I bamboccioni… si diventa – Di Giuseppe Maiolo, psicanalista

Si resta «puer» o «bambocci» quando prevale qualcuno che dà soddisfazione ai bisogni ancor prima di averli e di manifestarli

Il ministro Tommaso Padoa Schioppa diede origine il termine «bamboccioni».
 
C’è un termine che, pronunciato qualche tempo fa da un politico, ha suscitato subito scalpore e irritazione al punto tale che è immediatamente divenuto impopolare: è la parola bamboccione.
Per la verità non è un bel vocabolo, tantomeno rappresentativo (come vorrebbe essere) di una generazione. È solamente espressivo ed evocativo.
Fa venire in mente uno di quei bambolotti che usano i piccoli per giocare e divertirsi. Pacioccone, morbido e tenerone, quel giocattolo che un tempo era anche chiamato cicciobello è servito come metaforica per alludere ai nostri giovani, a quegli adolescenti del nostro tempo che sembra non crescano mai.
 
Ragazzi o giovani adulti che a lungo coccolati dalle nostre mille attenzioni, iperprotetti e difesi ad oltranza da genitori ansiosi e preoccupati, appaiono intenzionati a non andarsene mai di casa.
Possiamo incolpare la crisi economica, i costi della vita sempre più elevati o la crescente disoccupazione che impedisce di trovare un lavoro e diventare autonomi e indipendenti.
Ma di sicuro c’è anche qualcosa d’altro se leggiamo dalle statistiche ufficiali che una buona parte dei giovani disoccupati è fatta di ragazzi che non cercano un lavoro.
 
Forse è doveroso chiedersi se non vi sia anche un eccessivo accudimento familiare a far sì che oggi l’adolescenza si rappresenti come un’epoca lunga e interminabile capace di trattenere i giovani, e per un tempo infinito, al calduccio nelle camerette ancora stracolme di animaletti di peluche che convivono con sofisticati strumenti digitali.
Vale la pena di domandarsi cosa sta accadendo se queste nuove generazioni di ragazzi, all’apparenza spavaldi e sicuri, per paura di crescere però scelgono di non uscire di casa e isolarsi dal mondo convinti che la realtà virtuale sia molto più rassicurante della vita e delle relazioni esterne.
Di certo si tratta di un fenomeno nuovo, per certi versi allarmante che in Giappone ha raggiunto livelli incredibili.
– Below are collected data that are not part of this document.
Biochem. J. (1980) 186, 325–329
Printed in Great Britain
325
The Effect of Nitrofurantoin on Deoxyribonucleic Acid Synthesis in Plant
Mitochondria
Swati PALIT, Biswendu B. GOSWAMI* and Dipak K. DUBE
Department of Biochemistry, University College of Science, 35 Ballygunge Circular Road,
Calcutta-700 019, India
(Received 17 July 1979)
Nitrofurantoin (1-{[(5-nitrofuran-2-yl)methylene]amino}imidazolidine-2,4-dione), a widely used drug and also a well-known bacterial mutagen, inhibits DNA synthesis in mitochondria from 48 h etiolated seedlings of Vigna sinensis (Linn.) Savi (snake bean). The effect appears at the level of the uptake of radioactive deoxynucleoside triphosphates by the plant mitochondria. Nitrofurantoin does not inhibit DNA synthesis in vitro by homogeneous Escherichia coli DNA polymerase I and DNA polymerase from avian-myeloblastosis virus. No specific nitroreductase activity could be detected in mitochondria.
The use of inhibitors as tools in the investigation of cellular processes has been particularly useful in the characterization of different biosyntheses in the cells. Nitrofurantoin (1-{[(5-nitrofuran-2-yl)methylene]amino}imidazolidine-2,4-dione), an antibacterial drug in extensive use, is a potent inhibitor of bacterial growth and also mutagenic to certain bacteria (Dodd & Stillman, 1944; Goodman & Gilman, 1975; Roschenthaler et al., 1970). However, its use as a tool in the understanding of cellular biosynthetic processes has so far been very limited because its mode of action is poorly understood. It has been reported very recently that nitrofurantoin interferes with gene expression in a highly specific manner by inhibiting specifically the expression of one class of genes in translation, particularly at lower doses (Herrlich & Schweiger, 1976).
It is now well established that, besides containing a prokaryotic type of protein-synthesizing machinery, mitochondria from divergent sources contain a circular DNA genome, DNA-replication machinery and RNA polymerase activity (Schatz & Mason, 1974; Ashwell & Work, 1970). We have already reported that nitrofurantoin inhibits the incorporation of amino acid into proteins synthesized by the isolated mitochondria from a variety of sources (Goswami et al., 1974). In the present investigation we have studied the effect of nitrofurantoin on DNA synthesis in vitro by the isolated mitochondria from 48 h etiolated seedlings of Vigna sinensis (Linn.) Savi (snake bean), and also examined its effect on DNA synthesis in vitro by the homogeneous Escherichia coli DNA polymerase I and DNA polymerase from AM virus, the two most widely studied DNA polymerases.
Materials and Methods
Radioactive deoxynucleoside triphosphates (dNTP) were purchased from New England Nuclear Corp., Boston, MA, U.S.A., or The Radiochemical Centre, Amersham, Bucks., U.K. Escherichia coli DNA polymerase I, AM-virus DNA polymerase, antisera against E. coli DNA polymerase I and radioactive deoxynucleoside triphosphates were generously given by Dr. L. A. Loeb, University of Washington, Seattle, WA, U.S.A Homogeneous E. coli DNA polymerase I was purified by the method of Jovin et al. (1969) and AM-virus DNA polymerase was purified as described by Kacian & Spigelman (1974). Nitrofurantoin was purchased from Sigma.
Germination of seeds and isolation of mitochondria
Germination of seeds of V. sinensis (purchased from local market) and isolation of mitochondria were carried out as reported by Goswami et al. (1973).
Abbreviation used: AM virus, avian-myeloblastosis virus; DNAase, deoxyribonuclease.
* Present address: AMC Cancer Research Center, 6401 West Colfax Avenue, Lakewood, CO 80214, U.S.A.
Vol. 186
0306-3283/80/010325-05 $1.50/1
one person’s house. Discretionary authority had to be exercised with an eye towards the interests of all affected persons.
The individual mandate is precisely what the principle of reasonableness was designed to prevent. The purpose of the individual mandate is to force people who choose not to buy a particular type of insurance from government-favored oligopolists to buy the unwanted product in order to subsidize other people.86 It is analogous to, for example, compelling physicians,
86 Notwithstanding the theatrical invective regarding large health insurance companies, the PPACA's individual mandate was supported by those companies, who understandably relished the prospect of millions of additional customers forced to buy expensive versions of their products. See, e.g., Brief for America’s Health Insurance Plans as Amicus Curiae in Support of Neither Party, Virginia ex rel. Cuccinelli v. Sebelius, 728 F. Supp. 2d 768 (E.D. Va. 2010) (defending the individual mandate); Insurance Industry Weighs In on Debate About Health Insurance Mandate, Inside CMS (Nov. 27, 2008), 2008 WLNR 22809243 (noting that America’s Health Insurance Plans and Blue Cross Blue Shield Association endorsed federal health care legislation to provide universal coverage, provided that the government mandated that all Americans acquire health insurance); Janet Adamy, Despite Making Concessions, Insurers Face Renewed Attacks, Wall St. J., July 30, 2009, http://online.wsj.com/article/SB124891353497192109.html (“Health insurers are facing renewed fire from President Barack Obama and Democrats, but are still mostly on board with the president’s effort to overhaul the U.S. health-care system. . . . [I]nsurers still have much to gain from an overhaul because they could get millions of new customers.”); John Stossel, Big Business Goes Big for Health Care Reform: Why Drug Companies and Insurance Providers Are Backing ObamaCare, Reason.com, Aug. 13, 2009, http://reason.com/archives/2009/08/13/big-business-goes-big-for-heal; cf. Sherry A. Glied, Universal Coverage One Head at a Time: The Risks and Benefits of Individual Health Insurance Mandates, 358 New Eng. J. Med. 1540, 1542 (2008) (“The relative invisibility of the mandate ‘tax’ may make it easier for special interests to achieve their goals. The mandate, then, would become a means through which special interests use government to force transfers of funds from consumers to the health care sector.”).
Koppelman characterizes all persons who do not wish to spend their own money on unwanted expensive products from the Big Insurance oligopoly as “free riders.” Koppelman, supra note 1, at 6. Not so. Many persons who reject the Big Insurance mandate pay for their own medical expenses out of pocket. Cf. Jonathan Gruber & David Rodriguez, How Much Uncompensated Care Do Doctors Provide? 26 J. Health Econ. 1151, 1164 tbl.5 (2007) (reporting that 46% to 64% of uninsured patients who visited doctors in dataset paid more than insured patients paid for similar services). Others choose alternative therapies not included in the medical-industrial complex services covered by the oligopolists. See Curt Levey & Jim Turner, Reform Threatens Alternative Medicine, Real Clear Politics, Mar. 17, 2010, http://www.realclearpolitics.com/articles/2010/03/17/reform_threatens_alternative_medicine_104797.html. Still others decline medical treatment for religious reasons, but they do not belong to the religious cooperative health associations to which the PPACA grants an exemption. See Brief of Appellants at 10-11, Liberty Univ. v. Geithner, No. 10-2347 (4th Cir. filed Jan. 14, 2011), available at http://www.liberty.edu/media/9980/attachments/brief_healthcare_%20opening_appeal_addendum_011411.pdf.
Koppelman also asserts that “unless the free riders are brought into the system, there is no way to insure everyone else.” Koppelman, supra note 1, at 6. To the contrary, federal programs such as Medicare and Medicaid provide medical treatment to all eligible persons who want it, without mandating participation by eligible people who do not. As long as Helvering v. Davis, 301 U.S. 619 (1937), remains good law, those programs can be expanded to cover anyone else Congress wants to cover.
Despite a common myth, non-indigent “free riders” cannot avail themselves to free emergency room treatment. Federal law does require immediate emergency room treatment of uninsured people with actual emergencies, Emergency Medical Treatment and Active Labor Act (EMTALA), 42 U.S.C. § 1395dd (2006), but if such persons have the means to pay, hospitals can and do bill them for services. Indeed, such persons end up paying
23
L’isolamento sociale anche da noi è una realtà.
 
L’angoscia delle relazioni e la sfiducia nel futuro stanno mortificando i sogni e annullando la progettualità tipica dell’adolescenza, come tempo del desiderio e dei cambiamenti.
Ora l’esistenza dei ragazzi è piuttosto statica: vivono alla giornata senza preoccuparsi di cosa accadrà in futuro, tanto alla fine c’è sempre qualcuno che soccorre e provvede.
Per fastidiosa che sia l’immagine del bamboccione è tuttavia la rappresentazione di un adulto che rimane piccino, di un Eterno fanciullo che non cresce.
 
In passato si rappresentava come Peter Pan che non sapeva allontanarsi dalla madre. Nella nostra cultura mediterranea sovente era il figlio prediletto, quello più coccolato e viziato, a volte ma non sempre l’ultimo della nidiata.
Lo chiamavano il «cocco di mamma» e a lui venivano risparmiate le fatiche, i doveri e le scelte.
Protetto e difeso da ogni possibile pericolo quel piccino diventava un adulto fragile e insicuro che si defilava di fronte alle responsabilità e rimaneva nascosto dietro l’ala protettiva della madre.
Con lei in particolare manteneva nel tempo un rapporto di totale dipendenza e lasciava che fosse questa a decidere per lui e a dirgli cosa doveva o non doveva fare. Poteva formarsi una famiglia, ma portava sua moglie a vivere in casa.
Se sceglieva per sé la donna da fare sua sposa, prima di tutto doveva andar bene alla mamma.
Oppure si prendeva una moglie-madre con cui poter fare il figlio coccolato e guidato. Insomma cresceva fisicamente ma restava piccolo dentro.
 
Allora come oggi però, si resta «puer» o «bambocci» quando prevale qualcuno che dà soddisfazione ai bisogni ancor prima di averli e di manifestarli.